A planning meeting on April 14 was due to decide whether to approve a Mitigated Negative Declaration on the project and approve a rezoning request and allow the development of the project. However, no decision was reached and the commission instead voted to refer the applications to the City Council along with concerns around the city’s long-term policy driving data centers and noise concerns and generators’ diesel emissions.

The commission was heavily focused on the number of data centers in the area, and raised concerns around housing and noise.

“Currently, we have around 54 [data centers in the City],” said Commissioner Priya Cherukuru. “These are dead places from an urban planning perspective. When a power outage happens…can you imagine all of those diesel generators turning themselves on? Do you understand the water consumption of all of these 54 sites that it is impacting the City’s water table?”

“I am concerned that we’re turning our city into a data center. That it’s becoming nothing but data centers for a big chunk of our industrial space…it’s less about the pollution and more about the way the city is evolving that concerns me,” said Commission Chair Lance Saleme. “We’re not inspiring business. We’re not inspiring employment and growth in a large chunk of our community. We’re not inspiring things that make a healthy community. We’re becoming a big battery and that’s something that I worry about going forward.”

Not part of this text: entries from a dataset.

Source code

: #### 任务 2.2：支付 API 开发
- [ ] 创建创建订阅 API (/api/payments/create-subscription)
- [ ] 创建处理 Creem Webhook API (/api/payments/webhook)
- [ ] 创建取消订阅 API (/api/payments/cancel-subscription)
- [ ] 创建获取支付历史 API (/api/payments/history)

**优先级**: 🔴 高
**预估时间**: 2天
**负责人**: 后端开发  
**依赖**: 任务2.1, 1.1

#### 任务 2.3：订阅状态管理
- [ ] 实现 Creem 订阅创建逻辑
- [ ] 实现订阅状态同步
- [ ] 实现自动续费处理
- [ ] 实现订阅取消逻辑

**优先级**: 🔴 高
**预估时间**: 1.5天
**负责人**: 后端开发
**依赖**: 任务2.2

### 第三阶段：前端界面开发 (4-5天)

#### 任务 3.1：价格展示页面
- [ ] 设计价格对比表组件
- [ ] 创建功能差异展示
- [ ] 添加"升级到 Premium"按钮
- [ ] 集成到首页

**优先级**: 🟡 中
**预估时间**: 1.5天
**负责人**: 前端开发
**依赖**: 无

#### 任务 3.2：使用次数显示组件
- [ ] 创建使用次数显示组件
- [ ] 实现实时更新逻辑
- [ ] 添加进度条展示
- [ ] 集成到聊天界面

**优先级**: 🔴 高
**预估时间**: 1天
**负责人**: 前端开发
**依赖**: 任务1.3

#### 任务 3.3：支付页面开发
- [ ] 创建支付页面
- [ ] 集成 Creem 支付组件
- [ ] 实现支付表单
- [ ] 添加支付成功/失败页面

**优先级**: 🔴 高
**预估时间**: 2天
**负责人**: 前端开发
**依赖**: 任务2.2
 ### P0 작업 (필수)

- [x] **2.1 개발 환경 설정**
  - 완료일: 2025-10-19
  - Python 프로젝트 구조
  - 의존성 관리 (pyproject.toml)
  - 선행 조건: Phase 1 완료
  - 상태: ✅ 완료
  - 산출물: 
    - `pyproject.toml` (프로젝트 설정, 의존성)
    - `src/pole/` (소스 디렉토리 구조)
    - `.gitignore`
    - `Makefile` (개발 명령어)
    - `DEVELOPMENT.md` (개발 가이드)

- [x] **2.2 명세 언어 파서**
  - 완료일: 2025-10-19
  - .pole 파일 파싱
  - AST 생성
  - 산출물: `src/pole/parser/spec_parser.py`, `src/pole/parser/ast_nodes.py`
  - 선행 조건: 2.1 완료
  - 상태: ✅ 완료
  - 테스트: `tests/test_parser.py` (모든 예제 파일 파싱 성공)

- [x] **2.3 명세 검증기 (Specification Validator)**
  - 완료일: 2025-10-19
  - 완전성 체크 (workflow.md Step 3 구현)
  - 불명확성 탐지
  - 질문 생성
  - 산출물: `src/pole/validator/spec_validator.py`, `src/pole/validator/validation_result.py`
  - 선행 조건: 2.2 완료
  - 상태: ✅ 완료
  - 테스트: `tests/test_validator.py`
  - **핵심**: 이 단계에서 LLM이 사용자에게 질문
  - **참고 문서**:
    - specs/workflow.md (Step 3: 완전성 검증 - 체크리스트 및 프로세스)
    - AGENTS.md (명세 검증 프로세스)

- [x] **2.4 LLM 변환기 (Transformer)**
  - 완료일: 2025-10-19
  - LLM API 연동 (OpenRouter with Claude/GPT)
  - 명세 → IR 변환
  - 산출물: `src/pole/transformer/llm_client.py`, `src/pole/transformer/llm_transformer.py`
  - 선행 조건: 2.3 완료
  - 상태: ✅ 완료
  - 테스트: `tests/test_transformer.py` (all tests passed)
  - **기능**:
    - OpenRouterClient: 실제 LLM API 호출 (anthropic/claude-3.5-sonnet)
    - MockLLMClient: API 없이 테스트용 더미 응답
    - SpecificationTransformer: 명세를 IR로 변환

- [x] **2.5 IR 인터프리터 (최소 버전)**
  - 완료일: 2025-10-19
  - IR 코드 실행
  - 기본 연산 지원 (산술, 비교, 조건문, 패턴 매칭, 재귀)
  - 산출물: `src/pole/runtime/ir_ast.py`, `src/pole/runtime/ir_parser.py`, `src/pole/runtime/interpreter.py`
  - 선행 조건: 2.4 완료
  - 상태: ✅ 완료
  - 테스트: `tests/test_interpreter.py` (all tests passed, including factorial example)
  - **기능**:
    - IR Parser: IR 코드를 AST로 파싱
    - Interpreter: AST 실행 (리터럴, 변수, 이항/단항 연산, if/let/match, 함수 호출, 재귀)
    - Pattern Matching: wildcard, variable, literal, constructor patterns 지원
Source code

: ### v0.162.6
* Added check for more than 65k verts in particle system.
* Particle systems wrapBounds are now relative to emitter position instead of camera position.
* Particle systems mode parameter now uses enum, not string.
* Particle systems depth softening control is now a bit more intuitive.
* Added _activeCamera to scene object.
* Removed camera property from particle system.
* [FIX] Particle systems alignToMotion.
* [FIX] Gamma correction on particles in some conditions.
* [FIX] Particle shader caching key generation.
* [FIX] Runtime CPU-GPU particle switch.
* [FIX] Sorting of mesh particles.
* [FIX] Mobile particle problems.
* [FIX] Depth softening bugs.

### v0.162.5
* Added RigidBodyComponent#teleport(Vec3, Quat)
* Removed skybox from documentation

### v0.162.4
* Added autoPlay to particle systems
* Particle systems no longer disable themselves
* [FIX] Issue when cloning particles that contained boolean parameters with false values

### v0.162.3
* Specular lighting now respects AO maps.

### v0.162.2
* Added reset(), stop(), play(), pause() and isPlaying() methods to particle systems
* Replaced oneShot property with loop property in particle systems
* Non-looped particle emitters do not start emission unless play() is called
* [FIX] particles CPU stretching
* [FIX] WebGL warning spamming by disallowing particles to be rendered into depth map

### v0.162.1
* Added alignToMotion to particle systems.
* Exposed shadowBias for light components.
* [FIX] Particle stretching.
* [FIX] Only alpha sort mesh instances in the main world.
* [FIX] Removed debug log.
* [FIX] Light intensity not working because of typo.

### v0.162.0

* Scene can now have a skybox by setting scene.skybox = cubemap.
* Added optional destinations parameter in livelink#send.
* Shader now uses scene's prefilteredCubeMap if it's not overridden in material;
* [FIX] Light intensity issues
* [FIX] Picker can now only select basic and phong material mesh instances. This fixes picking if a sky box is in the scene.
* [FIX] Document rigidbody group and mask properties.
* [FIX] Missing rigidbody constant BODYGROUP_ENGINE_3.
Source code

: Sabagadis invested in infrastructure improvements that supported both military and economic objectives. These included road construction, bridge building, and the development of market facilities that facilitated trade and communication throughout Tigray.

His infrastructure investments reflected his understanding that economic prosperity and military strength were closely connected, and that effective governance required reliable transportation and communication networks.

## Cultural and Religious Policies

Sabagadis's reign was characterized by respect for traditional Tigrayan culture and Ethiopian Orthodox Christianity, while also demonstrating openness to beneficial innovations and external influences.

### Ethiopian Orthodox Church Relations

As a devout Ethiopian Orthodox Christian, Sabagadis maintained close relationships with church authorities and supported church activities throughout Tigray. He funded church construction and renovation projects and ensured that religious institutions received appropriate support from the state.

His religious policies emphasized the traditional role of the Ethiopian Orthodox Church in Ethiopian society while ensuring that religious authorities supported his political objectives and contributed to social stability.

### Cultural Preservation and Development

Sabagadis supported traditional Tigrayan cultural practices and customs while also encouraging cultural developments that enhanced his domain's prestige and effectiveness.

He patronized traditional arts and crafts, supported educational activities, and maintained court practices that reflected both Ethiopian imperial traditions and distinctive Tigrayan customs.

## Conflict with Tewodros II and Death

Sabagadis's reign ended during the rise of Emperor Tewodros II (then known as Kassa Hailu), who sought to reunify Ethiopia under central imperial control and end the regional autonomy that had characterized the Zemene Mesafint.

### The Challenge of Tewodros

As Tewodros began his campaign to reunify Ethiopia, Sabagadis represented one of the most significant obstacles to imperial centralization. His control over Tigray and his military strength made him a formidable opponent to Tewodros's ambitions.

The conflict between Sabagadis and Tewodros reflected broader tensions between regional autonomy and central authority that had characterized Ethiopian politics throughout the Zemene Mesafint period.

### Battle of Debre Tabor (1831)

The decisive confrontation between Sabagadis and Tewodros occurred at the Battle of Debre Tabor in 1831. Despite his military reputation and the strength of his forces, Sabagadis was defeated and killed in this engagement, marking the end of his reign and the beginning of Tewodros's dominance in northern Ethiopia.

In January the planning council adopted a mitigated negative declaration (MND) for a Prime Data Center project on 1111 Comstock Street and approved the project. A group called the Santa Clara Citizens for Sensible Industry appealed the MND, saying it failed to look at the four-story, 121,170 sq ft (11,200 sqm) data center’s potential impacts on air quality, greenhouse gas emissions, and public health. The group asked for an Environmental Impact Report on the project.